U-Hi ends four-period days
It was a topic of conversation that once divided the Central Valley School District by the high school boundaries – whether to have four, 80-minute periods a day and three trimesters, or six, 55-minute periods a day and two semesters.
In 2004, it was decided by the school board to have the two high schools in the district operate on separate schedules – Central Valley would operate on a six-period semester system and University would operate on the four-period trimester system.
But starting this fall, University will revert back to the six-period semester system.
In a letter sent out May 20, U-Hi Principal Daryl Hart told parents about the change, citing three reasons for them.
He explained that with the loss of Initiative 728 state dollars the school will lose staff members for next year. The initiative, also knows as the Student Achievement Fund, was a voter-approved fund used for certified instructional support.
“Over the past two years,” Hart said in the letter, “we have lost 4.5 teacher positions.”

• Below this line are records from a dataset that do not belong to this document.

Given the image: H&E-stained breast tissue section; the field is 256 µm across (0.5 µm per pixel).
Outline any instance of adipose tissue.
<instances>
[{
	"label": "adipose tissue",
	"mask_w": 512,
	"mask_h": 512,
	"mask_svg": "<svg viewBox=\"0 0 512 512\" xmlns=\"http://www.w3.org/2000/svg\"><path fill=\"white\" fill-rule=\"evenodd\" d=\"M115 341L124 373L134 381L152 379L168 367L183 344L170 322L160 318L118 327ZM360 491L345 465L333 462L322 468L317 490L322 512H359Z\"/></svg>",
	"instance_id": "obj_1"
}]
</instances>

New state graduation requirements will also make a four-period day difficult. The new Core 24 plan will necessitate the district to study high school and middle school schedules and make changes by the 2011-’12 school year.

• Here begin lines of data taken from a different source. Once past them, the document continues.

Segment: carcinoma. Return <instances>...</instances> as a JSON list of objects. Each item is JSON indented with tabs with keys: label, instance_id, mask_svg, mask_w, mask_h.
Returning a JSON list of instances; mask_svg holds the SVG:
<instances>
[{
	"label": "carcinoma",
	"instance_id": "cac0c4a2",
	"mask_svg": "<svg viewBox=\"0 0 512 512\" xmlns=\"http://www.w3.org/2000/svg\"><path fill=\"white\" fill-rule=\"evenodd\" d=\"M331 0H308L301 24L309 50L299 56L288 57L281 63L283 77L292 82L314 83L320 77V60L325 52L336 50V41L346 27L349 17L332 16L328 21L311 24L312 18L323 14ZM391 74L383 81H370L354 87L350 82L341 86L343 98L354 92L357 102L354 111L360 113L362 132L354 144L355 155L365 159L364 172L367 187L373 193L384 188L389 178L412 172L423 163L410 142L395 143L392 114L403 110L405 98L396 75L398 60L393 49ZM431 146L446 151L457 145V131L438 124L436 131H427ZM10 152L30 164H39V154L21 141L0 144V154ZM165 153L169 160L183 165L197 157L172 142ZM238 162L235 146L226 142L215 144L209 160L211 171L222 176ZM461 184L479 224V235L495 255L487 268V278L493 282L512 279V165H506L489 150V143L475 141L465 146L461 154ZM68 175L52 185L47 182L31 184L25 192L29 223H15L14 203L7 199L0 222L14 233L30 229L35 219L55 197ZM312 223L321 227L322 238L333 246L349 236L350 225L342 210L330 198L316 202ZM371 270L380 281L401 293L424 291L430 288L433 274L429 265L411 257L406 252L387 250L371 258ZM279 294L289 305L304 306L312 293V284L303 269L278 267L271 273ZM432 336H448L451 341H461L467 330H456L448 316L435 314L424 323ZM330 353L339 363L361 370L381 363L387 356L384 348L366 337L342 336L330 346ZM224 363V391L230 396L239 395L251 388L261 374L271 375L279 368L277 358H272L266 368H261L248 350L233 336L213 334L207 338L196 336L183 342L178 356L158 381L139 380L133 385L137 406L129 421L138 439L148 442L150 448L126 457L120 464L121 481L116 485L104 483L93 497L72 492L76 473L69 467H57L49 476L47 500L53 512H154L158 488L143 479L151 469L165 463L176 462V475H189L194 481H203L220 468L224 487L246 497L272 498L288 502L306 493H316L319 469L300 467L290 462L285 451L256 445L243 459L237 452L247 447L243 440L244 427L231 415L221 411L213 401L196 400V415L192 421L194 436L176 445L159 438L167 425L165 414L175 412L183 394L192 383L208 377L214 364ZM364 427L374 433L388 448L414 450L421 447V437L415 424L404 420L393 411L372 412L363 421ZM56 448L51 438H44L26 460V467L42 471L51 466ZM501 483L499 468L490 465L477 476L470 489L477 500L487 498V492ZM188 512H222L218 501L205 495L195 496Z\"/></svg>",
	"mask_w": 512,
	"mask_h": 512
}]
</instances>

“This meant that U-Hi would be leaving the four-period day after next year,” the letter stated.
And finally, the new High School Proficiency Exam, which replaced the WASL, will be administered to students at the end of May. This would mean that around a third of the students taking the test would not be enrolled in a math class when the test is given, since many students don’t take math during the third trimester.
“It is my belief the trimester-based system is no longer in the best interest of our students,” the letter from Hart said.
Back when the decision was made to keep the trimester system at U-Hi, parents and students argued that an 80-minute class offered the students more one-on-one time with the teachers. They also said students had more time to ask questions. There were scheduling problems, but proponents argued that creative solutions were found, such as independent study sessions.
It was such a popular system, 89 percent of the teachers at the school voted to give up one trimester’s preparation period a year and to team teach classes.
But with changes to graduation requirements, budget cuts and a new testing schedule, the school had to make a tough decision.
Hart said he has been discussing the change with his staff to let them know what the situation was.
“A big part of the staff understood why I made the decision,” Hart said.
Some of those teachers understand it, but would prefer to keep their four-period day.
Don Ressa teaches advanced pottery in the fine arts department at the school. He said an 80-minute class allowed his students to have time to change clothes, set up their work stations and spend a good chunk of time working on their projects. With shorter classes, he estimates that each student will only get about 30 minutes of work a day.
“I understand why we’re doing it,” Ressa said. “The most important thing we can do is make the transition as easy as we can for our kids.”
David Smith, an English and debate teacher, said the difference between the two scheduling ideas is depth and breadth. With a four-period day, there is more time to delve into a topic.
“The ability to spend more time one-on-one with a student cannot be taken away,” he said of the schedule.
But with shorter classes, Smith argued that students will be able to take the classes they need when they need to take the HSPE.
“It’s not fair to have a third of the students without math,” he said, referring to the third trimester. “That’s not fair to the students.”
Smith took the time to imagine what his ideal teaching schedule would be like – a six-period, 80-minute class day.
“That’s not likely to happen,” he said. “I wish I had depth and breadth.”
Ryan Linehan is a junior at the school and the ASB president-elect.
“For me, the juniors and sophomores are not going to be pleased,” he said. He worries that his school days will feel longer and that he won’t get as much one-on-one time with his teachers.
Kenzie Valley, another junior, worries that the change will mean more homework outside of school. She said she feels that everyone tests differently – some students will succeed or fail if they are taking the class at the time or not.
“I don’t understand why we all have to go through it if none of us want it.” Valley said.